_SOURCE MATERIAL:_
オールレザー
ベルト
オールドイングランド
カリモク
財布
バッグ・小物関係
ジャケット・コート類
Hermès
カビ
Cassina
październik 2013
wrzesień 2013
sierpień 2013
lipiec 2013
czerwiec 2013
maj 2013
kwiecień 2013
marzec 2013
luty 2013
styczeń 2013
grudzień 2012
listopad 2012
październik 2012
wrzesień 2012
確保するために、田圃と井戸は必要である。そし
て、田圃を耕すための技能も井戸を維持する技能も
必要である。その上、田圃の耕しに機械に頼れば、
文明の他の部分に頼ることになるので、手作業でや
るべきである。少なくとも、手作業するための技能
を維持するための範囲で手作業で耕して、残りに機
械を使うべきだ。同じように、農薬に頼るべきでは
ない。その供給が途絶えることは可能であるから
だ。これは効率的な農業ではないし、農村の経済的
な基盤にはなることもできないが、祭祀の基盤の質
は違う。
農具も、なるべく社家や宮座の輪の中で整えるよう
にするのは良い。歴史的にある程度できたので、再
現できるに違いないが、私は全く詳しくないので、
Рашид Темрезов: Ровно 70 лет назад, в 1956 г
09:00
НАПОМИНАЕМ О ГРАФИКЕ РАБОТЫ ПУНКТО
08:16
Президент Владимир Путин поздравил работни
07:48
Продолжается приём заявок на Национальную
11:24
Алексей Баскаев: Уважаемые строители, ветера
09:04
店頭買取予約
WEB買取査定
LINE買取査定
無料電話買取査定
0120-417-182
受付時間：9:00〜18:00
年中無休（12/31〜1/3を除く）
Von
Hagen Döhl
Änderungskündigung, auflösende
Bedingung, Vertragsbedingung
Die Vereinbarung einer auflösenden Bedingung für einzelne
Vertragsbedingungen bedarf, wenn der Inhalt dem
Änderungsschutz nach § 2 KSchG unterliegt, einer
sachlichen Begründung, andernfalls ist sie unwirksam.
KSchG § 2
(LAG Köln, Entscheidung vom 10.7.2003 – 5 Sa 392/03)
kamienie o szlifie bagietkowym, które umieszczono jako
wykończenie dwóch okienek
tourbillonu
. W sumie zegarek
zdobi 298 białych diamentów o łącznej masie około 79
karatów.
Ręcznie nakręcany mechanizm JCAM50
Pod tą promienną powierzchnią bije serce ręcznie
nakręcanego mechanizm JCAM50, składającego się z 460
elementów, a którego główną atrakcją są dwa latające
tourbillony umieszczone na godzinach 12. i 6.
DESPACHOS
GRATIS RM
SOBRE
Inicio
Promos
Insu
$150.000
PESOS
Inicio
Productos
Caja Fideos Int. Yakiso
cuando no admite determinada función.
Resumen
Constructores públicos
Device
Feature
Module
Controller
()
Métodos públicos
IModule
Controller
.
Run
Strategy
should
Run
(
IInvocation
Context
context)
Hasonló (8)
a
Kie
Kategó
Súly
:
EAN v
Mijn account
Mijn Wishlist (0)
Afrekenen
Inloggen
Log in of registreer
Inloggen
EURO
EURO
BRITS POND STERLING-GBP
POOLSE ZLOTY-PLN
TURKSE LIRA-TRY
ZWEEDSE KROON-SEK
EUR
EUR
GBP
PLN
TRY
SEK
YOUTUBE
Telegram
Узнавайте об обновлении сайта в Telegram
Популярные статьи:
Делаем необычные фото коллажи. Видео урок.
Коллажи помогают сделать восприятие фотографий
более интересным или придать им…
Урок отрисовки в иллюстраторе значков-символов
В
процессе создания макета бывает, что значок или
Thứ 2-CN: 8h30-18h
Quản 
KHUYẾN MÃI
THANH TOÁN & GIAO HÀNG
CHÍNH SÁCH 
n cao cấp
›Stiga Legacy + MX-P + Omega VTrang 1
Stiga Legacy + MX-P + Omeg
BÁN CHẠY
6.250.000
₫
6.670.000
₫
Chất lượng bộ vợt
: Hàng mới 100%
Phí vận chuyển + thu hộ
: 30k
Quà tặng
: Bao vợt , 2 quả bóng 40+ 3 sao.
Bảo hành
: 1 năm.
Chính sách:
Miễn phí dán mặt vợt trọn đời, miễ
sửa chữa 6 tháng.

_WORK TASK:_
Identify how many lines in the entries above contain the word "Telegram" and provide only that figure.

_WRITTEN RESPONSE:_
2